タバコ煙を主とする有害物質を長期に吸入することで生じる肺の炎症性疾患です。
また、COPDは全身の炎症、骨格筋の機能障害、栄養障害、骨粗鬆症などの併存症をともなう全身性の疾患です。
最大の原因は喫煙であり、喫煙者の15~20%がCOPDを発症します。タバコの煙を吸入することで肺の中の気管支に炎症がおきて、せきやたんが出たり、気管支が細くなることによって空気の流れが低下します。また、気管支が枝分かれした奥にあるぶどうの房状の小さな袋である肺胞が破壊されて、肺気腫という状態になると、酸素の取り込みや二酸化炭素を排出する機能が低下します。
長期の喫煙歴があり慢性にせき、たん、労作時呼吸困難があればCOPDが疑われます。
気管支拡張薬を吸入したあとの1秒率が70%未満であり、閉塞性障害をきたすその他の疾患を除外できればCOPDと診断されます。

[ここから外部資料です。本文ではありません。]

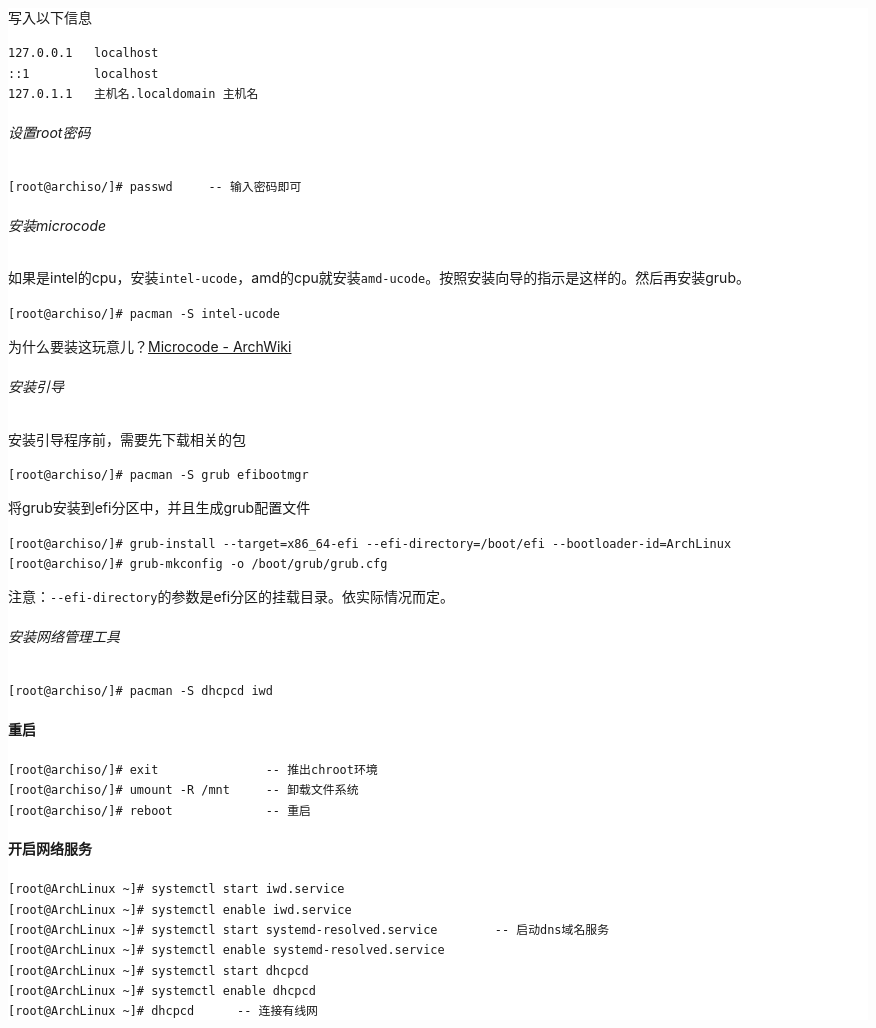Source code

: 写入以下信息

```
127.0.0.1	localhost
::1			localhost
127.0.1.1	主机名.localdomain 主机名
```

###### 设置root密码

```
[root@archiso/]# passwd		-- 输入密码即可
```

###### 安装microcode

如果是intel的cpu，安装`intel-ucode`，amd的cpu就安装`amd-ucode`。按照安装向导的指示是这样的。然后再安装grub。

```
[root@archiso/]# pacman -S intel-ucode
```

为什么要装这玩意儿？[Microcode - ArchWiki](https://wiki.archlinux.org/title/Microcode)

###### 安装引导

安装引导程序前，需要先下载相关的包

```
[root@archiso/]# pacman -S grub efibootmgr
```

将grub安装到efi分区中，并且生成grub配置文件

```
[root@archiso/]# grub-install --target=x86_64-efi --efi-directory=/boot/efi --bootloader-id=ArchLinux
[root@archiso/]# grub-mkconfig -o /boot/grub/grub.cfg
```

注意：`--efi-directory`的参数是efi分区的挂载目录。依实际情况而定。

###### 安装网络管理工具

```
[root@archiso/]# pacman -S dhcpcd iwd
```

#### 重启

```
[root@archiso/]# exit				-- 推出chroot环境
[root@archiso/]# umount -R /mnt		-- 卸载文件系统
[root@archiso/]# reboot				-- 重启
```

#### 开启网络服务

```
[root@ArchLinux ~]# systemctl start iwd.service
[root@ArchLinux ~]# systemctl enable iwd.service
[root@ArchLinux ~]# systemctl start systemd-resolved.service		-- 启动dns域名服务
[root@ArchLinux ~]# systemctl enable systemd-resolved.service
[root@ArchLinux ~]# systemctl start dhcpcd
[root@ArchLinux ~]# systemctl enable dhcpcd
[root@ArchLinux ~]# dhcpcd		-- 连接有线网
```
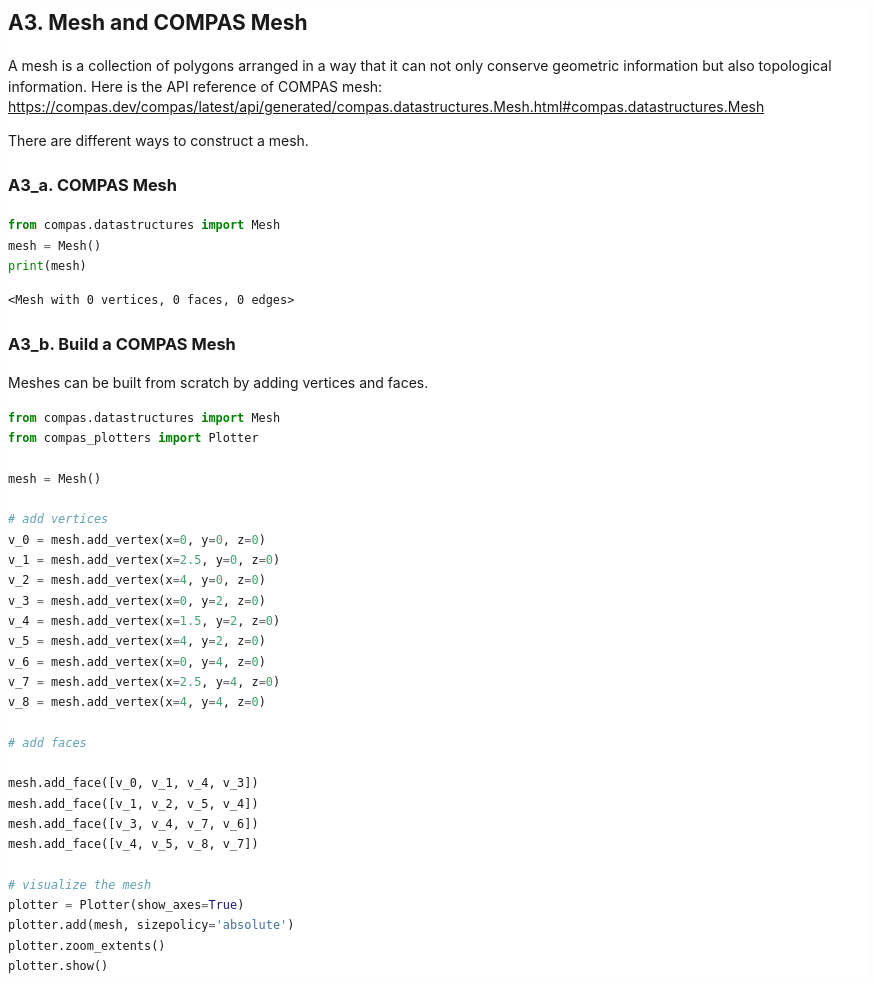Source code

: ## A3. Mesh and COMPAS Mesh
A mesh is a collection of polygons arranged in a way that it can not only conserve geometric information but also topological information. Here is the API reference of COMPAS mesh: https://compas.dev/compas/latest/api/generated/compas.datastructures.Mesh.html#compas.datastructures.Mesh

There are different ways to construct a mesh.

### A3_a. COMPAS Mesh





```python
from compas.datastructures import Mesh
mesh = Mesh()
print(mesh)
```

    <Mesh with 0 vertices, 0 faces, 0 edges>


### A3_b. Build a COMPAS Mesh
Meshes can be built from scratch by adding vertices and faces.


```python
from compas.datastructures import Mesh
from compas_plotters import Plotter

mesh = Mesh()

# add vertices
v_0 = mesh.add_vertex(x=0, y=0, z=0)
v_1 = mesh.add_vertex(x=2.5, y=0, z=0)
v_2 = mesh.add_vertex(x=4, y=0, z=0)
v_3 = mesh.add_vertex(x=0, y=2, z=0)
v_4 = mesh.add_vertex(x=1.5, y=2, z=0)
v_5 = mesh.add_vertex(x=4, y=2, z=0)
v_6 = mesh.add_vertex(x=0, y=4, z=0)
v_7 = mesh.add_vertex(x=2.5, y=4, z=0)
v_8 = mesh.add_vertex(x=4, y=4, z=0)

# add faces

mesh.add_face([v_0, v_1, v_4, v_3])
mesh.add_face([v_1, v_2, v_5, v_4])
mesh.add_face([v_3, v_4, v_7, v_6])
mesh.add_face([v_4, v_5, v_8, v_7])

# visualize the mesh
plotter = Plotter(show_axes=True)
plotter.add(mesh, sizepolicy='absolute')
plotter.zoom_extents()
plotter.show()
```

スピオルトレスピマット吸入(一般名:チオトロピウム臭化物水和物/オロダテロール塩酸塩製剤)
気流閉塞の重症度だけでなく、症状の程度や増悪の頻度を加味した重症度を総合的に判断したうえで治療法を段階的に増強していきます。
喫煙を続けると呼吸機能の悪化が加速してしまいますので、禁煙が治療の基本となります。
増悪をさけるためには、インフルエンザワクチンや肺炎球菌ワクチンの接種が勧められます。
薬物療法の中心は気管支拡張薬(抗コリン薬・β2刺激薬・テオフィリン薬)です。効果や副作用の面から吸入薬が推奨されており、主として長時間気管支を拡張する吸入抗コリン薬や吸入β2刺激薬が使用されています。
気流閉塞が重症で増悪を繰り返す場合は、吸入ステロイド薬を使用します。長時間作用性β2刺激薬と吸入用ステロイドの配合薬も有用です。